The Israelites stand at the edge of a new way of life. There is a need to die to old ways of being to bring forth the new. We today are at a similar place to where the Israelites are in this parashah.
It is clear now that we will not be going back to how things were before this pandemic. As Carol Ochs writes in The Torah, A Women’s Commentary,[fn]Rabbi Elyse Goldstein, The Women’s Torah Commentary: New Insights from Women Rabbis on the 54 Weekly Torah Portions. Jewish Lights, 2008, p. 934.[/fn]

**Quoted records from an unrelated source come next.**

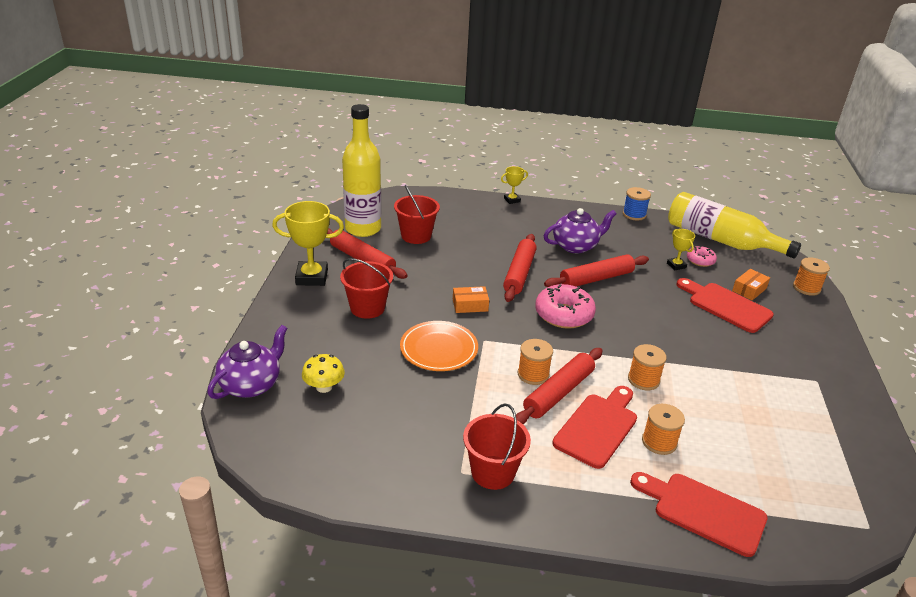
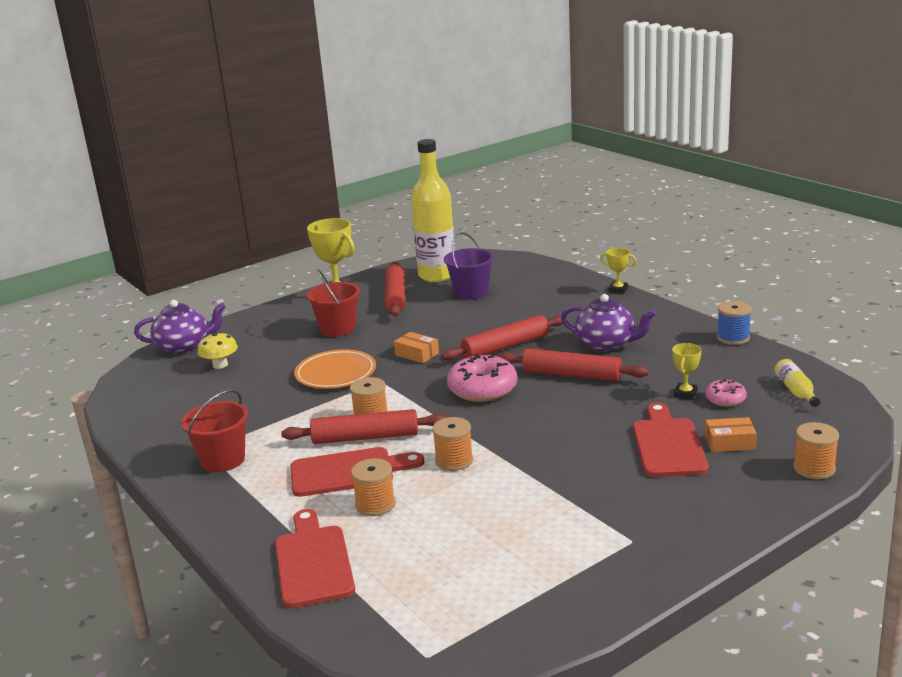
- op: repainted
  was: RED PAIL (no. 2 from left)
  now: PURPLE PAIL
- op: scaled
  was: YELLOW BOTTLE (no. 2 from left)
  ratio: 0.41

In the early days of lockdown, I imagined that with a vaccine, however long it took to produce one, we would return to life much as we had known it. I no longer think so, or perhaps more accurately, we had better not! I understand now that this pandemic results from climate change, from the destruction of ecosystems, animal habitats and wilderness that would have kept virulent diseases in check; that three-quarters of all land on this planet has been either covered in concrete or taken over for farming and industrial agriculture; that human beings and wild creatures are being forced into ever closer contact, where microbes have many opportunities to jump from wild creatures to humans. As rural populations shrink, 50 percent of the human population has migrated to cities, creating rapid urbanization and increased population density, which combined with globalized travel and trade create ever more vectors of infection. This globalized economic system is grounded in the idea that global networks of trade, unlimited growth, extraction and consumption of natural resources and exploitation of labor, mostly Black and Brown, is the path to prosperity for the first world. If we continue with business as usual, and even if we begin to try to steer this gigantic ship in a different direction, there will be more zoonotic diseases like COVID-19 and possibly more pandemics. Climate change has finally stopped us in our tracks, up close and personal, here in the first world.
America is simultaneously undergoing a profound social transformation as the fault lines of our society are being exposed because of the pandemic. The Black Lives Matter movement, led by young people, is breaking through white denial about the lived experience of Black people in this society and how the effects of white supremacy pervade every social system — from education to housing to health care to criminal justice to employment, income and opportunity to accumulate wealth. A conversation about reparations for the descendants of enslaved Africans has entered the mainstream.
“The changes we’re seeing today seem in some ways shockingly swift and in other ways, rage-inducingly slow. … But the cascading effect of these protests has been something to behold … we don’t know yet whether this uprising will lead to lasting change … (but) if we are to be redeemed, if we are to live up to the magnificent ideals upon which we were founded, we must do what is just. It is time for this country to pay its debt. It is time for reparations.”
As one young Jew of Color, Jordan Daniels, wrote in an article published recently by the Jewish Telegraphic Agency: “Black Americans and Jews of Color don’t need short term allies now, we need you to join our fight.”
We stand at a watershed moment in our history. What legacy do we want to leave our children and descendants who will be crossing over into a new land?